Bird Dog Whiskey. I'm sure you've seen their dozen or so flavored whiskeys on the shelf and wondered if they're any good. But, did you know they have a 10-Year Bourbon available? I've seen it around, I've tasted it in the past, but each time I did, it was at Distill America and always toward the end of the night, which meant my palate was shot and couldn't be relied upon.
Bird Dog is owned by Western Spirits out of Bowling Green, Kentucky. Western Spirits owns three other whiskey brands: Calumet Farm, Sam Houston, and Lexington. I have no information on who did their distilling prior to 2017, but that year they entered a joint venture (or contract distilling) agreement with Bardstown Bourbon Company. Assuming 2017 is when Bardstown Bourbon Company started distilling, that's four years ago, which would mean that this ten-year expression was distilled by someone else.
I couldn't find any information regarding the mashbill, the cooperage, or even the distillery. That information is held close to Western Spirits' vest. While I prefer transparency, I get it when some distillers hold back on any real information. But, the interesting thing is Bird Dog 10 appears nowhere on its website. I checked out Western Spirits as well. Nada. This could mean it has been discontinued, and for the number of shops that show it "Out of Stock," that's likely the case.
"We craft our award-winning Kentucky bourbon, using the traditional process, with extreme care for quality and consistency. Our bourbon is barrel-aged in small batches - the way bourbon is supposed to be. These Kentucky straight bourbons stand on their own as a premium spirit and provide an irresistibly smooth finish with a depth and complexity perfectly suited for easy sippin’." - Bird Dog Whiskey
So, here's what we do know. It is from somewhere in Kentucky and aged at least ten years in someone's rickhouse before being hand-selected for quality and then blended in an extremely small batch, whatever that means (there is no legal definition of small batch, and an extremely small batch could be one barrel or a few hundred or more). It is packaged at 90° and it will set you back about $56.99.
I picked up a 50ml taster during my recent travels and had a chance to #DrinkCurious. Here we go...
Appearance: Poured neat in my Glencairn glass, Bird Dog 10 was orange-amber in color. It formed a thick rim and slow, fat legs that crawled to the pool of whiskey.

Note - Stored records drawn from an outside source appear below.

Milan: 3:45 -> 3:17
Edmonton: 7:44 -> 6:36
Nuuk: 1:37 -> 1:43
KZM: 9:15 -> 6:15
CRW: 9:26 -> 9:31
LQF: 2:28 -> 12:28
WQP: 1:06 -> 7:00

Nose: My schnozz picked up oak, sawdust, mint, field corn, and vanilla. When I inhaled through my open mouth, I experienced a strangely bitter lemon zest. Lemon isn't supposed to be bitter. Somehow, this was, and that was off-putting.
Palate: The mouthfeel was oily and thin. Despite sitting for about 30 minutes before I went to sip it, I was treated to an ethanol blast on the front, married with cinnamon and oak. The middle was musty corn. The back offered flavors of rye spice, cinnamon Red Hots, and dry oak.
Finish: Thankfully, it was short. That's about the nicest thing I can say about it. Cinnamon, cocoa powder and very dry oak sucked whatever moisture might have been in my mouth.
Bottle, Bar, or Bust: I try very hard not to be cruel. However, at some point, there is a need to stress just how bad something is. While the goal may have been to curate the creme-de-la-creme of Kentucky Bourbon barrels, I can't help but wonder if Western Spirits was shopping the clearance section of the distiller's warehouse. I have nothing positive to say about Bird Dog 10 Year. Lord knows I tried. Simply put, this was just offensive. If there was ever anything worthy of a Bust rating, Bird Dog 10 would be the poster child.
My Simple, Easy to Understand Rating System
- Bottle = Buy It
- Bar = Try It
- Bust = Leave It
Whiskeyfellow encourages you to enjoy your whiskey as you see fit but begs you do so responsibly.